Una extensa investigación de la BBC en China evidenció que el problema de las cámaras ocultas en hoteles para grabar a los huéspedes en su intimidad es mucho más grave de lo que se creía.
De hecho, destacan la historia de un hombre que descubrió, por casualidad, un video suyo y de su pareja teniendo sexo dentro de una habitación. Registro que jamás supieron que existía.
El artículo destaca que en el país asiático esta práctica ilegal se ha popularizado desde hace una década, pero gracias al trabajo periodístico lograron detectar que son miles y miles de cámaras repartidas en el país, y a su vez, miles de suscriptores a canales pagados que exponen este contenido.
Cámaras ocultas en hoteles de China
Detrás, no solo hay voyeurismo de quienes consumen videos de personas teniendo sexo que no saben que están siendo grabadas, también un lucrativo y millonario negocio ilegal.
Conforme a la investigación, China ha intentado tomar medidas al respecto. En abril pasado, el gobierno exigió a los propietarios de hoteles que revisaran periódicamente si había cámaras ocultas. Pero esto no ha tranquilizado a la población. Personas incluso acampan dentro de las habitaciones por miedo a ser grabadas.
Uno de los periodistas de la BBC logró acceder a un canal de Telegram con miles de miembros donde se ofrece este contenido en vivo a cambio de 65 dólares, unos 60 mil pesos chilenos.

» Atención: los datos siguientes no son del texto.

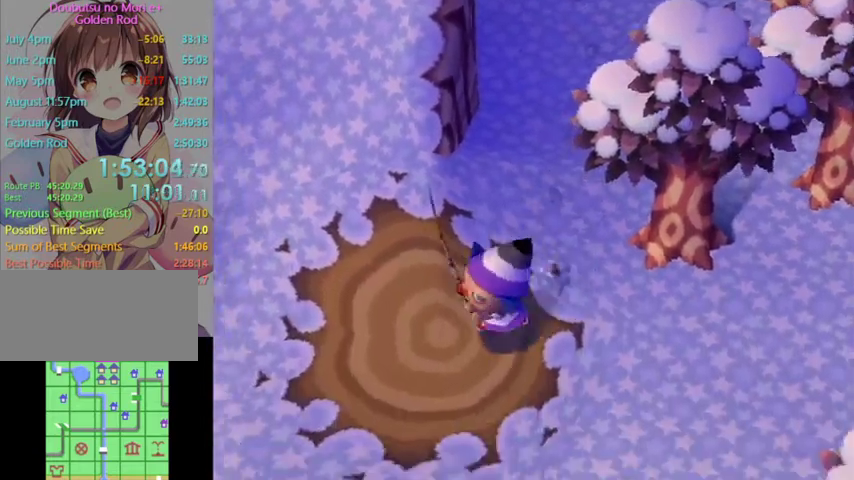
{"buttons": ["L1"], "left_stick": "up", "right_stick": "center", "events": [[233, "left_stick", "up-left"], [367, "left_stick", "up"]]}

En 18 meses, el medio descubrió seis sitios web y aplicaciones en Telegram con más de 180 cámaras espía en habitaciones de hotel que transmitían en vivo las actividades de los huéspedes.
Un negocio millonario, pero ilegal
De acuerdo al testimonio del investigador, “una vez iniciada la sesión, pude elegir entre cinco transmisiones de vídeo diferentes, cada una mostrando varias habitaciones del hotel, visibles en cuanto un huésped activaba el suministro eléctrico insertando su tarjeta llave”.
Es más, reveló que los suscriptores comentan en el canal de Telegram mientras miran a los huéspedes del hotel. “Juzgan su apariencia, chismean sobre sus conversaciones, evalúan su desempeño sexual y celebran cuando una pareja empieza a tener relaciones sexuales”.
Además, los investigadores logran rastrear una cámara escondida en un hotel en Zhengzhou, en el centro de China. Apenas la desactivaron, los usuarios de Telegram comentaron que esta ya no funcionaba y en tiempo récord activaron otra, en otra pieza de otro hotel.
Si bien, avisaron al hotel involucrado, no obtuvieron respuestas, pero horas después, las cuentas de Telegram que usaban para anunciar el contenido aparentemente habían sido eliminadas.
La BBC estima que solo uno de los distribuidores investigados ha ganado al menos 22 mil dólares, casi 19 millones de pesos, desde abril del año pasado, mientras que el ingreso anual promedio en China fue de 6.200 dólares, casi la cuarta parte.